# Convex Optimization in Julia

## Madeleine Udell | JuliaCon 2015

## Convex.jl team

* [Convex.jl](https://github.com/cvxgrp/Convex.jl): Madeleine Udell, Karanveer Mohan, David Zeng, Jenny Hong

## Collaborators/Inspiration:

* [cvx](http://www.cvxr.com): Michael Grant, Stephen Boyd
* [cvxpy](https://github.com/cvxgrp/cvxpy): Steven Diamond, Eric Chu, Stephen Boyd

# Convex optimization

## Convexity

* A **convex combination** of the points $x$ and $y$ is any point of the form 
$$
\theta x + (1-\theta)y
$$
for $\theta \in [0,1]$.

* A set $S$ is **convex** if for all $\theta \in [0,1]$, when $x \in S$ and $y \in S$, 
then $\theta x + (1-\theta)y \in S$

* A function $f$ is **convex** if for all $\theta \in [0,1]$,
$$
f(\theta x + (1-\theta)y ) \leq \theta f(x) + (1-\theta) f(y).
$$

    equivalently, 

    * $f$ has nonnegative (upward) curvature
    * the graph of $f$ never lies above its chords
    * $f'' \geq 0$ (if $f$ is differentiable)
    * sublevel sets $\{x : f(x) \leq \alpha\}$ are convex

<!--![chords](chord.png)-->

A function $f$ is convex if convex combinations of points only get better (lower). 
        
(We like to **minimize** functions.)

In [None]:
using Gadfly
f(x) = x*x
chord(x; a=-3, b=4) = if x<=b && x>=a return (f(b)-f(a))/(b-a)*(x-a) + f(a) else return NaN end
p = plot([f,chord],-5,5)

## Convex optimization (nonlinear form)

$$
\begin{array}{ll} 
\mbox{minimize}  & f_0(x) \\
\mbox{subject to} & f_i(x) \leq 0, \quad i=1, \ldots, m_1\\
& h_i(x) = 0, \quad i=1, \ldots, m_2\\
\end{array}
$$

* variable $x\in \mathbf{R}^n$
* $f_i$ are all convex
* $h_i$ are all affine

In other words, a problem is convex if convex combinations of feasible points 

1. are still feasible
2. have better objective values

## Convex optimization (conic form)

$$
\begin{array}{ll} 
\mbox{minimize}  & c^T x \\
    \mbox{subject to} & Ax = b\\
    & x \in \mathcal K\\
\end{array}
$$

where $\mathcal K$ is a **convex cone**:
* $ x \in \mathcal K$ iff $rx \in \mathcal K$ for any $r>0$

examples:
* positive orthant $\mathcal K = \{x: x_i >=0,~i=1,\ldots,n\}$
* second order cone $\mathcal K = \{(x,t): \|x\|_2 \leq t\}$
    * *aka* ice cream cone
* positive semidefinite (PSD) cone $\mathcal K = \{X: X = X^T,~ v^T X v \geq 0,~ \forall v \in \mathbf{R}^n\}$

## Why convex optimization?

* beautiful, nearly complete theory
    * duality, optimality conditions, ...
* effective algorithms, methods (in theory and practice)
    * get **global solution** (and optimality certificate)
    * polynomial complexity
* conceptual unification of many methods
* useful even for nonconvex problems
    * subroutine in larger algorithm (k-means, EM)

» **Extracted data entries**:

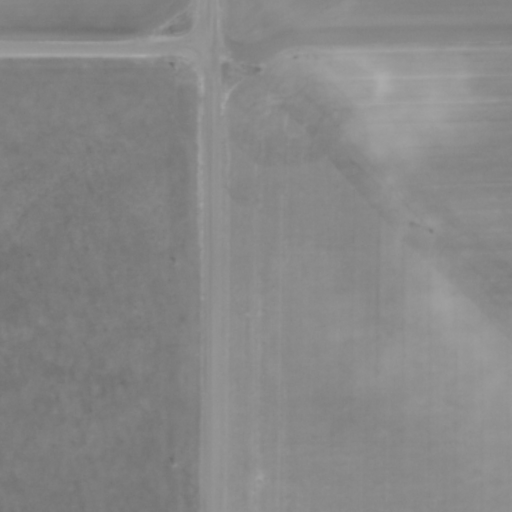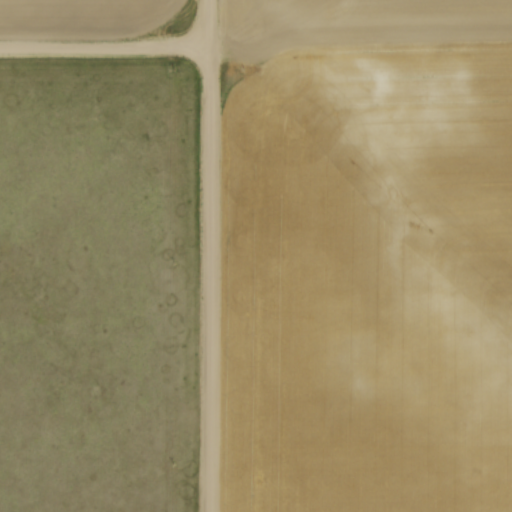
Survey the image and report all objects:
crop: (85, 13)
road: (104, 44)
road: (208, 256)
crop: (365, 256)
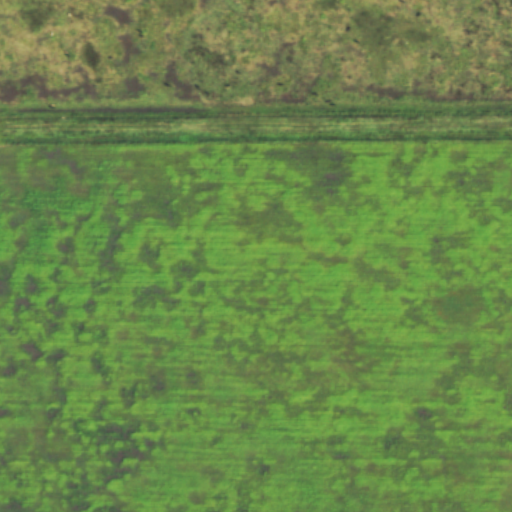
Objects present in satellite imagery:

» **Given request**: Reproduce the passage from the convex optimization notes starting at "In other words, a" and ending at "optimization (conic form)", word for word.

» **The response**:
In other words, a problem is convex if convex combinations of feasible points 

1. are still feasible
2. have better objective values

## Convex optimization (conic form)